For six months Oliver toils at the oars of a Spanish galley. He befriends a Moorish slave, Yusuf-ben-Moktar. Oliver, Yusuf and the other slaves are freed when the galley is boarded by Muslim corsairs. They offer to fight for the Muslims. Oliver's fighting skills and the testimony of Yusuf, the nephew of the Basha of Algiers, grants Oliver special privileges in Muslim society. He becomes the corsair known as Sakr-el-Bahr, "the Hawk of the Sea". In this new role, Oliver rescues English slaves by purchasing them himself and releasing them in Italy.

Oliver captures a Spanish vessel and discovers his one-time kidnapper, Jasper Leigh, as a slave at the oars. He gives Jasper the opportunity to convert to Islam and join his corsairs. With Jasper's navigational skills, Sakr-el-Bahr sets sail for England to take revenge on Lionel.

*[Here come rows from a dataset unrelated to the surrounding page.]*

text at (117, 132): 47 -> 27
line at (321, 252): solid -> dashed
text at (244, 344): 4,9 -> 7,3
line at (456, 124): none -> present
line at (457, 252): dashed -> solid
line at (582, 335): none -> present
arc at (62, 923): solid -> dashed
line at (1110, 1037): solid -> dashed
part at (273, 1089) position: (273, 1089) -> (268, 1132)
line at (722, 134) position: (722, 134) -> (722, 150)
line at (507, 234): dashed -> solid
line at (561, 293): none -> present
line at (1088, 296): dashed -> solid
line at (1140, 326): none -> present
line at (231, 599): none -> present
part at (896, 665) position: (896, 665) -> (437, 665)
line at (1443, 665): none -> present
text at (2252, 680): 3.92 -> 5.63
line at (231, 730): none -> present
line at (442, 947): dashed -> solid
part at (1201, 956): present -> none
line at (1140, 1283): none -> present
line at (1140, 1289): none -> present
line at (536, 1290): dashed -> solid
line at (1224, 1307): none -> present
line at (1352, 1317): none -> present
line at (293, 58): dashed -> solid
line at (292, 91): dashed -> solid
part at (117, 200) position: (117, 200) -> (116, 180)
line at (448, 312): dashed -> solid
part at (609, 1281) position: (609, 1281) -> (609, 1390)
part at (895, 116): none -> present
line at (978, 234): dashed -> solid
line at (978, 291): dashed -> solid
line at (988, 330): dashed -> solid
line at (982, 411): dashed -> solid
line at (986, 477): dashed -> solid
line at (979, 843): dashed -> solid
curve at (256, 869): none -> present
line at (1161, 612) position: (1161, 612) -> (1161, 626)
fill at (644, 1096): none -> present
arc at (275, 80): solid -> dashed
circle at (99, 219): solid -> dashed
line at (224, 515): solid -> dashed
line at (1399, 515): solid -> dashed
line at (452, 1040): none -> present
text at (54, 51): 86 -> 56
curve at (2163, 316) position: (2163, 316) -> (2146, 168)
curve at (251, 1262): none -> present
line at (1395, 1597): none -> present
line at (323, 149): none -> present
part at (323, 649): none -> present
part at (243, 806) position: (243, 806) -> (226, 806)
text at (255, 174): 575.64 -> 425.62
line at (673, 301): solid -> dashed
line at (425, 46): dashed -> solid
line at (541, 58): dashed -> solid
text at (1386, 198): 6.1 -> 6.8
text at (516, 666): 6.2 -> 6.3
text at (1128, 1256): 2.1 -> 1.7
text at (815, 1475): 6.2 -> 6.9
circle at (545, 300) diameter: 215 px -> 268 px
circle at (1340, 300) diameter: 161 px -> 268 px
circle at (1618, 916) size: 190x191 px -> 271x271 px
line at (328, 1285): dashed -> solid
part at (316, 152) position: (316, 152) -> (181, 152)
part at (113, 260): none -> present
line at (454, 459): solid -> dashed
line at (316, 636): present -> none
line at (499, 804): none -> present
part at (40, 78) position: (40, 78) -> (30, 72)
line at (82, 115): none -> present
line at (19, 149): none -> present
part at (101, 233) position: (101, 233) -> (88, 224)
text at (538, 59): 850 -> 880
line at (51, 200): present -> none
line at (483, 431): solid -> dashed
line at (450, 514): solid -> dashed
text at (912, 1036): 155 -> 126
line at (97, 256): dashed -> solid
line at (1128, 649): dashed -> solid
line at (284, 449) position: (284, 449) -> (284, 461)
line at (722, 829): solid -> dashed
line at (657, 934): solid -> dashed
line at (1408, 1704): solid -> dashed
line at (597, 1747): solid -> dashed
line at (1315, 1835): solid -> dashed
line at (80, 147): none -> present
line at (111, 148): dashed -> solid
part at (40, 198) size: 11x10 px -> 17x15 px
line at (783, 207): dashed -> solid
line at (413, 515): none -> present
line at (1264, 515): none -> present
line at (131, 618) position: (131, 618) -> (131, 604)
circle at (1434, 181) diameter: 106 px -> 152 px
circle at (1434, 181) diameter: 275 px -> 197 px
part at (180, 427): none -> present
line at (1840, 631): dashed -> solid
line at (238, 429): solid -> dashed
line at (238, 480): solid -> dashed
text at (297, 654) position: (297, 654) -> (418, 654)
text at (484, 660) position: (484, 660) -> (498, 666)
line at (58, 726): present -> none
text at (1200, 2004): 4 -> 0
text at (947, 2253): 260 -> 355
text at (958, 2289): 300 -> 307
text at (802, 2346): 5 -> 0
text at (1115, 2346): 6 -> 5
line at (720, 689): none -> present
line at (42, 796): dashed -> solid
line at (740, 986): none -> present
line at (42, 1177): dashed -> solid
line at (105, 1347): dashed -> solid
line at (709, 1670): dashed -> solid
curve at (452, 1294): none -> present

Lionel has taken possession of Penarrow. He is now betrothed to Rosamund, who believes that Oliver murdered her brother. Sakr-el-Bahr carries them off to Algiers to be sold as slaves. The Basha takes a fancy to Rosamund, and plans to buy her himself. The Basha does not have enough ready cash to meet the high bid, and Sakr-el-Bahr wins her instead. The Basha threatens to take her by force, but Sakr-el-Bahr marries her, foiling the Basha's efforts. He also buys Lionel and tricks him into revealing the truth about Peter's death.

==Film adaptations ==
- Frank Lloyd directed and produced The Sea Hawk (1924), a silent film adaptation of the novel, which was fairly faithful to Sabatini's original plot.
- The well-known film The Sea Hawk (1940), starring Errol Flynn, was originally planned as an adaptation of the novel, but an entirely different story was substituted under the same title. Still a swashbuckling tale, however, the film used some footage taken directly from the 1924 adaptation.